Finding the right definitions and the right categories

Defining the broad risk families found in infrastructure was also a key starting point in our creation of The Infrastructure Company Classification Standard (TICCS). We needed to find a new way of slicing and dicing the universe to create our indices, but it turned out that many other professionals needed these tools too. TICCS was immediately adopted by the industry from the largest asset owners and managers to multilateral institutions and standard setters. A four-pillar taxonomy, it captures the different types of business risk, industrial activity, geo-economic exposure and corporate governance that characterise infrastructure companies.

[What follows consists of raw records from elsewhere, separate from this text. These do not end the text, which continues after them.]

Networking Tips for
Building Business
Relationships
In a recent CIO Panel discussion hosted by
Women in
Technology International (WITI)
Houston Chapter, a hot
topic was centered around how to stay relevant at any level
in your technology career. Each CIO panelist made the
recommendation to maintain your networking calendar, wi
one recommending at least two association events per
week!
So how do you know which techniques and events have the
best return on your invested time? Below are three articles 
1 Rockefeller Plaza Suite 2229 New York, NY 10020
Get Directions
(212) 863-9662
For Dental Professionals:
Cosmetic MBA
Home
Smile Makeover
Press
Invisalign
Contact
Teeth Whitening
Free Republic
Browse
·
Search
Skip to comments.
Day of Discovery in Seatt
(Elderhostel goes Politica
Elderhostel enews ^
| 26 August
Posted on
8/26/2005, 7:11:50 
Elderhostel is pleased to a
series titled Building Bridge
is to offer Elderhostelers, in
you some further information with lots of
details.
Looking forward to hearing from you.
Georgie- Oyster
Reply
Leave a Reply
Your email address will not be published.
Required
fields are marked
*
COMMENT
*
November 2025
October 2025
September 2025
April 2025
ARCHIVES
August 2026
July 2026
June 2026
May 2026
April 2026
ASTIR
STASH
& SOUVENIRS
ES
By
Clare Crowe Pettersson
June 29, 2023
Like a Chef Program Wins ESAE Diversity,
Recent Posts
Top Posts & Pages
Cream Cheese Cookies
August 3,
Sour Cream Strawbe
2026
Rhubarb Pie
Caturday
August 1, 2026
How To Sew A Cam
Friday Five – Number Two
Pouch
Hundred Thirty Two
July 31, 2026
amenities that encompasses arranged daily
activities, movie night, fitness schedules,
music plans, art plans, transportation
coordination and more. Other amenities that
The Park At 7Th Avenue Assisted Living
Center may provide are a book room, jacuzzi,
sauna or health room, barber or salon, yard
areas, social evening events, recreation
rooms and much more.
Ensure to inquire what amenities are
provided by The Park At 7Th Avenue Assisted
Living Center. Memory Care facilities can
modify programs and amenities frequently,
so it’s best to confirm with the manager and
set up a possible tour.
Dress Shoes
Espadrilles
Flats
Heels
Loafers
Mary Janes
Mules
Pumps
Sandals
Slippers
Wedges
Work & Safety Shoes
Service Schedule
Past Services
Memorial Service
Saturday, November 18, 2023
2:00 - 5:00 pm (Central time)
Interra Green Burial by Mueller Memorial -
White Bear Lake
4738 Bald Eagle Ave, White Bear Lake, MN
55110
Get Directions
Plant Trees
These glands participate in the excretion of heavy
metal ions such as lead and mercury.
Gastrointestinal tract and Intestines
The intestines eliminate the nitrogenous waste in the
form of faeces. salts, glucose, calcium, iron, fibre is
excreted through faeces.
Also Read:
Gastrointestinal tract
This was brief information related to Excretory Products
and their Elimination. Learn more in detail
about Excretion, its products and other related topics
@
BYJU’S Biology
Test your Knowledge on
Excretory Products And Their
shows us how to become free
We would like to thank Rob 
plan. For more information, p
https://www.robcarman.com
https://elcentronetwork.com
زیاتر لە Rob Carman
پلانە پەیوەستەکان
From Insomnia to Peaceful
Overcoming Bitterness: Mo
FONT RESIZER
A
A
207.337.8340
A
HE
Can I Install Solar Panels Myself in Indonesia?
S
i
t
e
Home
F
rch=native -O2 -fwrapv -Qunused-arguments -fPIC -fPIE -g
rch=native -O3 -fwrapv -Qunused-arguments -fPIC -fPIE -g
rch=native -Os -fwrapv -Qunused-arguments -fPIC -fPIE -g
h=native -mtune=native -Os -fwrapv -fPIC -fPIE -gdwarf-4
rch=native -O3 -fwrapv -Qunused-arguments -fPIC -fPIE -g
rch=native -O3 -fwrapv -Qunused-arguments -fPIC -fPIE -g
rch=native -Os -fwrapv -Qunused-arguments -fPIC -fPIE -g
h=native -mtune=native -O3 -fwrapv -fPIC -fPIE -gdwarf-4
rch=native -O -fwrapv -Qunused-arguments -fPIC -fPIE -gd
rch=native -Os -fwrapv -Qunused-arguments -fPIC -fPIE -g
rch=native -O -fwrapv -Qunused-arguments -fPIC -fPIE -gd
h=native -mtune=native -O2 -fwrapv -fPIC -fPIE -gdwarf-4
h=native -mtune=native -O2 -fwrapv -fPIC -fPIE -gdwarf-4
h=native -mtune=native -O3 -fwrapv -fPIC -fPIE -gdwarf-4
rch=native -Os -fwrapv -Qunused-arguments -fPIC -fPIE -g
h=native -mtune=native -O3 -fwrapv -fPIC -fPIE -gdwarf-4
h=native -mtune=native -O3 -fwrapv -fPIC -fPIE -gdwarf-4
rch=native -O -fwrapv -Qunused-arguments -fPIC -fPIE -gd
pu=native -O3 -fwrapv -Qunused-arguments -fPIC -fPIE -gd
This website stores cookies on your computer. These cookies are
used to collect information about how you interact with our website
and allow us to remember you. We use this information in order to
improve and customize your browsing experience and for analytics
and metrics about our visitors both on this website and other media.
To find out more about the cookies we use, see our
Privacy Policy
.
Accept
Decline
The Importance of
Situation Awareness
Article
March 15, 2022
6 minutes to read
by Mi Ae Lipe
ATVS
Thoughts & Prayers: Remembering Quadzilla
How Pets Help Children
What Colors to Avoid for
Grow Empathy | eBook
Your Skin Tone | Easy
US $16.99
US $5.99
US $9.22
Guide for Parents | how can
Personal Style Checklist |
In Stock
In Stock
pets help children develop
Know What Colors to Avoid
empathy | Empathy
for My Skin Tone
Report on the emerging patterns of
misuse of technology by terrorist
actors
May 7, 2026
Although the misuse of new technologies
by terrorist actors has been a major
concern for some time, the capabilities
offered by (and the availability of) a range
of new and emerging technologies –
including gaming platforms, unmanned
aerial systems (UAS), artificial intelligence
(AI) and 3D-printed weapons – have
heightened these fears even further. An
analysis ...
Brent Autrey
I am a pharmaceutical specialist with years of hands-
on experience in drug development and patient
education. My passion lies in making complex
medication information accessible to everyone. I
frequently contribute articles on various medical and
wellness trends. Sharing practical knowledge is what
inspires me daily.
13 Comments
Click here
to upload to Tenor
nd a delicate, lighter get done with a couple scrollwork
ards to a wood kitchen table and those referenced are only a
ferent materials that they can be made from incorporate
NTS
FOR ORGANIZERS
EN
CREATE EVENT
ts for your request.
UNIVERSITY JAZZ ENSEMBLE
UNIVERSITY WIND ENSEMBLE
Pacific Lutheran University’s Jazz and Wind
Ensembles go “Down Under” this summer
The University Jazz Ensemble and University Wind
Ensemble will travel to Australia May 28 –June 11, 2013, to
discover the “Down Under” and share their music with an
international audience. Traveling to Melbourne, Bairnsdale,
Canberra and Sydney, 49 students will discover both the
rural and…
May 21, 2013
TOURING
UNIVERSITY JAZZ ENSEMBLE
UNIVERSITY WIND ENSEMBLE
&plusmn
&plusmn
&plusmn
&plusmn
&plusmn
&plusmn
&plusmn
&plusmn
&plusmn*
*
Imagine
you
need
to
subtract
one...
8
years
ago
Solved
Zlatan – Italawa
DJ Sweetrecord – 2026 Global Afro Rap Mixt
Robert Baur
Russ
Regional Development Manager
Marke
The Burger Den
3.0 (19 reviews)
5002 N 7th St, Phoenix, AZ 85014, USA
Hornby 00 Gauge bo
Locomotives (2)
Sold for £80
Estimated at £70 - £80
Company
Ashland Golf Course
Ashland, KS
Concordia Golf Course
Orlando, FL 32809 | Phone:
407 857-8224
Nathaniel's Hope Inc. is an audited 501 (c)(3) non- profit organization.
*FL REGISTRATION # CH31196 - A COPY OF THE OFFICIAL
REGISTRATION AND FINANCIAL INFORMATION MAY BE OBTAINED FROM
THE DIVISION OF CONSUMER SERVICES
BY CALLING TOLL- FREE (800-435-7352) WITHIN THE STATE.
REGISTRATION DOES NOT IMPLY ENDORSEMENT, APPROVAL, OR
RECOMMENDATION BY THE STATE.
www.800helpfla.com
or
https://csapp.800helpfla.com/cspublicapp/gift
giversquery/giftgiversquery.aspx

TICCS thus provides the building blocks that define our key market segment indices. It also enables us to build custom benchmarks for investors with different strategies and exposures, both existing and new. Indeed, because of its size and illiquidity, the broad market infrastructure sector remains un-investable. Instead, asset owners and managers can gain exposure to various combinations of assets aggregated over time.

Asking the right people the right questions

Adding adequate benchmarks to the infrastructure investment process will be an important innovation. As our annual survey demonstrates, most investor use highly inadequate benchmarks and they know it.

We conducted one of the largest survey ever made of infrastructure asset owners and managers in 2019. We found that most still use absolute benchmarks or listed indices to determine investment strategy, monitor performance and manage risk.

The vast majority of them also acknowledge major issues with these benchmarking practices. Current benchmarks don’t represent the infrastructure universe or measure risk, and don’t allow investors to target or define a strategy. Moreover, they offer little information about correlations with other asset classes.

A lack of adequate benchmarks creates a major impediment to the development of a global infrastructure asset class, one of the objectives of the G20.

More transparency means more investment opportunities

The evolution of any new asset classes is a dual process. Without liquidity it’s hard to measure prices, but a lack of pricing ability stymies the investment that would create liquidity. This situation will evolve as investors look for diversification opportunities and as research providers such as ourselves create the tools that they need to assess performance. This pattern reflects the development and gradual improvements made in other alternative asset classes once they begin to attract institutional investors, such as real estate or hedge funds.

In liquid markets, it’s easy to determine prices as investors trade in and out of the asset class. Long-term investment in illiquid assets generates a need to monitor value in a different way. With better benchmarks , successful alternative asset classes like infrastructure can begin the long journey towards maturity and transparency.